NoSQL databases (not only SQL, as some NoSQL databases support SQL) are non-relational databases. The data can be stored in the format of documents without any links between them, or the format of key-value.

it's usually a denormalized* database type, BASE* compliant and good for OLAP* operations.

One of the main limitations is the fact that it's not ACID* compliant, we can't rely on it when the accuracy of the data is critical (e.g. financial transactions).

For NoSQL databases, we get AP from the CAP theorem*.

Examples

Google Analytics uses the NoSQL DBMS BigTable.

Monzo uses the NoSQL Cassandra.

NewSQL

NewSQL is a new type of data model that made its entry around 2011. it promises the best of two worlds; the scalability of NoSQL systems coupled with the ACID* compliance of RDBMS.

This new type of DBMS can replace an RDBMS with sharding functionality.

For the NewSQL database, we still get CP from the CAP theorem*.

Examples

Financial times use the NewSQL DBMS VoltDB.

Samsung uses the NewSQL DBMS MemSQL.

    DBMS glossary
    • ACID: Stands for Atomicity-Consistency-Isolation-Durability.

      Atomicity principle states that the set of transactions can all pass and change the state of the DB or all fail.

      Consistency principle states a transaction will be rolled back if the rules of writing are not respected.

      Isolation states that multiple transactions shouldn't be running at the same time. If transaction A is running, the database is locked until it's committed, then transaction B can be executed.

      Durability states that in case of failure during the execution of a transaction, the database should return to its initial state.

    • BASE: Stands for Basic-Availability-Soft state-Eventual consistency.

      Basic Availability states that the databases appear to be available most of the time.

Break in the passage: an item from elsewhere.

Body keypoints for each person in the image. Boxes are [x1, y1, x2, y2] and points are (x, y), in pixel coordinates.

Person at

      Soft state states that the state of the database might change even without input, this is because of eventual consistency.

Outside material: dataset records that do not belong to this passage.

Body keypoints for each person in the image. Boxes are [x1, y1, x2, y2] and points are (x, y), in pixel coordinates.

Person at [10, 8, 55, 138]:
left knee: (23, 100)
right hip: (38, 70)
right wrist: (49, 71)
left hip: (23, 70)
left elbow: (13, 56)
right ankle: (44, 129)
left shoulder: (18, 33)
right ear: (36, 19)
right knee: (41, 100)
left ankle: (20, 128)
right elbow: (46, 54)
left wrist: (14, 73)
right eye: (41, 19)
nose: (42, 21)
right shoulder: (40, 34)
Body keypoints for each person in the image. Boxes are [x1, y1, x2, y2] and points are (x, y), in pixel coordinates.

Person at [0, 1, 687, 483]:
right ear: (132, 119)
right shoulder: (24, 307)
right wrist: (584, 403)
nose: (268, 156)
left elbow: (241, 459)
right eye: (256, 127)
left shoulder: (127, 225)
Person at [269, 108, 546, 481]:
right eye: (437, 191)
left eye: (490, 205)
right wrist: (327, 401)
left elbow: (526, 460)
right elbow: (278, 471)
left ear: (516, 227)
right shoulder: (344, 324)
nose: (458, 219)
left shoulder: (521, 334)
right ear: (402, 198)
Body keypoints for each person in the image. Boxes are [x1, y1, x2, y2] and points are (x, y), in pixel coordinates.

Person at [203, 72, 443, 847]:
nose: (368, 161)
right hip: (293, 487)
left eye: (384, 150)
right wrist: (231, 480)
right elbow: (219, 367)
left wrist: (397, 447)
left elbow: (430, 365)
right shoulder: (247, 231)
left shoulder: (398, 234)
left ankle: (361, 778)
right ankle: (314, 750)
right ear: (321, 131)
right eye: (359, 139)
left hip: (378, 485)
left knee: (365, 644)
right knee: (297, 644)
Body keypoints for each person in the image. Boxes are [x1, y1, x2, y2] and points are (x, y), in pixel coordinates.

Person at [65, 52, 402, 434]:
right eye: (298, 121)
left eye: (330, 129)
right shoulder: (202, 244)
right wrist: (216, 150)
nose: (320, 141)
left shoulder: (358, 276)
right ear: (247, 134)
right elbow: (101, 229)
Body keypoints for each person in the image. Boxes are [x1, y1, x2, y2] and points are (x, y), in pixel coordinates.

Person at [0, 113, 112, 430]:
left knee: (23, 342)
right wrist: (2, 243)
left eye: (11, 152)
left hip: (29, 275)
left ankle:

      Eventual consistency states that the system will become consistent after a given period, if not given any input.

    • CAP theorem: it states that a distributed database system can only have two of these properties; Consistency, Availability or Partition Tolerance.

      Consistency states that a certain field in the database should have the same value for the same data across all nodes.

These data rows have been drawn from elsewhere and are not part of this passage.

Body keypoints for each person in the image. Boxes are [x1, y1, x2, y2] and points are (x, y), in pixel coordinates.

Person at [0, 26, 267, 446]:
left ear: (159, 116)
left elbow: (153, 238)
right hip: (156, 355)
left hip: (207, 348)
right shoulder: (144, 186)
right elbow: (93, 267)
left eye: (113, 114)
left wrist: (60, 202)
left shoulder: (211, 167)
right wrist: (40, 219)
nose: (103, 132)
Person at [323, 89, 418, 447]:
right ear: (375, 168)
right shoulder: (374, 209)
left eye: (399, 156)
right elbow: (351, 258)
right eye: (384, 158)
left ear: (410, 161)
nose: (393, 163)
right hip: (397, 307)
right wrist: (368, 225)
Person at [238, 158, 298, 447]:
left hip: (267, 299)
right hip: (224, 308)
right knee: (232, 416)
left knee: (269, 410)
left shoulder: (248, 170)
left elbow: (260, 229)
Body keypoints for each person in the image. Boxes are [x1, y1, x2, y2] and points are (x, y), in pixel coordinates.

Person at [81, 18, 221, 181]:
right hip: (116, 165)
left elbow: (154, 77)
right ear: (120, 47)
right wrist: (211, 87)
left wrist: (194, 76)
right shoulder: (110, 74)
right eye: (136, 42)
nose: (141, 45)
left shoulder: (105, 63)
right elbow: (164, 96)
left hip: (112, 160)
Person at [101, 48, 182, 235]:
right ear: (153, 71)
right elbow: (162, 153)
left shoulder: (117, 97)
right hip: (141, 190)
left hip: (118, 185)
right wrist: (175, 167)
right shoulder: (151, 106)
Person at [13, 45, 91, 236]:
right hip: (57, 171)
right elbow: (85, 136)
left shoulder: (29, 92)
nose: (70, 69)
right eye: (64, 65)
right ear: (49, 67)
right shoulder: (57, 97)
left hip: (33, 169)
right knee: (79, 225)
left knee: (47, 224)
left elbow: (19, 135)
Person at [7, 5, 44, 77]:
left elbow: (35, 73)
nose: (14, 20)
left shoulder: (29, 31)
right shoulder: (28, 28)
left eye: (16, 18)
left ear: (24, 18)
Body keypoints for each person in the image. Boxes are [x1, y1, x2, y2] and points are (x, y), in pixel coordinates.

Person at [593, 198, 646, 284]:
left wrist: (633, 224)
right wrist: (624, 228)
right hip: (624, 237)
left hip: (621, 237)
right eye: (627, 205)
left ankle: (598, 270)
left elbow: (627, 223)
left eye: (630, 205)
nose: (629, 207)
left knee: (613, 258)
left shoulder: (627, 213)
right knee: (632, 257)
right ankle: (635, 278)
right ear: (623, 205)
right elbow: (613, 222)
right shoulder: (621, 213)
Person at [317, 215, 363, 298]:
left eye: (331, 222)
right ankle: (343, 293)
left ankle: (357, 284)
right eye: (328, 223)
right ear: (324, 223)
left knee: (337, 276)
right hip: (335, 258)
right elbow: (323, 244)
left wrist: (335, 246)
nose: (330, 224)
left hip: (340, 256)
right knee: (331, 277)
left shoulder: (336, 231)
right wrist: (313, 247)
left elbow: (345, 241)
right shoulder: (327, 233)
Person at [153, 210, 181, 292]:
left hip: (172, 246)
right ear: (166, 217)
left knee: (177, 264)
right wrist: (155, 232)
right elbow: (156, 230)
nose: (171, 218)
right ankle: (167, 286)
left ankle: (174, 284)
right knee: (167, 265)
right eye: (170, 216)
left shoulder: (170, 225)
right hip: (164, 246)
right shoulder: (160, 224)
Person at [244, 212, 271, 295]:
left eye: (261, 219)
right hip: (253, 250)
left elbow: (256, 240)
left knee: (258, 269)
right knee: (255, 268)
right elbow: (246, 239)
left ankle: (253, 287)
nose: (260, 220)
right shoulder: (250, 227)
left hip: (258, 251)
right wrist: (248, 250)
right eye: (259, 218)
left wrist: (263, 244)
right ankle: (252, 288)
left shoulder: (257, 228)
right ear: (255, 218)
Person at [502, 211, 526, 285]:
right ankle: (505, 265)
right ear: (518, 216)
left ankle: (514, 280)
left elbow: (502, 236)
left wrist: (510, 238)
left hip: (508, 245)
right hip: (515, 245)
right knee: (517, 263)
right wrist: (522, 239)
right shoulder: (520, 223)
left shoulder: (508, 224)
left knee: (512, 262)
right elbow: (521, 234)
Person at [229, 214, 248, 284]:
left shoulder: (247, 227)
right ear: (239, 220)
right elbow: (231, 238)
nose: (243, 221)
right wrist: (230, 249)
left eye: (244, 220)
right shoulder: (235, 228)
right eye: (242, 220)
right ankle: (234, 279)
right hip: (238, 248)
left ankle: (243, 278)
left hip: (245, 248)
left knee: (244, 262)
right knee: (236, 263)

      Availability states that the database should be accessible for all users at all times.

      Partition Tolerance states that the system should still be up even if one of the nodes goes down.

    • Denormalised database: A database containing redundant data, especially applicable NoSQL databases. This is used to improve the performance of read-operations by avoiding joins.
    • ETL: Stands for Extract-Transform-Load. It usually means extracting data from an operational database and injecting it into a data warehouse. It can be later be used for analytical purposes.
    • Foreign key: a subset of fields that contains the primary key in another table, in relational databases.
    • Horizontal scaling: Distributing storage between multiple machines.
    • HTAP: Stands for Hybrid Transaction/Analytical Processing. A system is HTAP when it both reads and writes heavily to the database.
    • Index: Used to find a single unit of data given its identifier, it holds its address.
    • Instance: An instance is a schema with data.
    • Logical view: How data is presented to users.
    • Normalized database: A relational database containing no data redundancies. This can be done by exploiting the relational property.
    • OLAP: Stands for On-Line Analytical Processing. A system is OLAP when it mainly reads from the database. It is usually used for analytical purposes.
    • OLTP: Stands for On-Line Transaction Processing. a system is OLTP when it mainly writes to the database.
    • Physical view: How data is stored in memory or secondary storage.
    • Primary key: a subset of fields that uniquely defines a record in a relational database.
    • Schema: Defines the database model.
    • Secondary index: Used to find a single unit of data given a combination of criteria.
    • Vertical scaling: Increasing the storage memory in a single machine.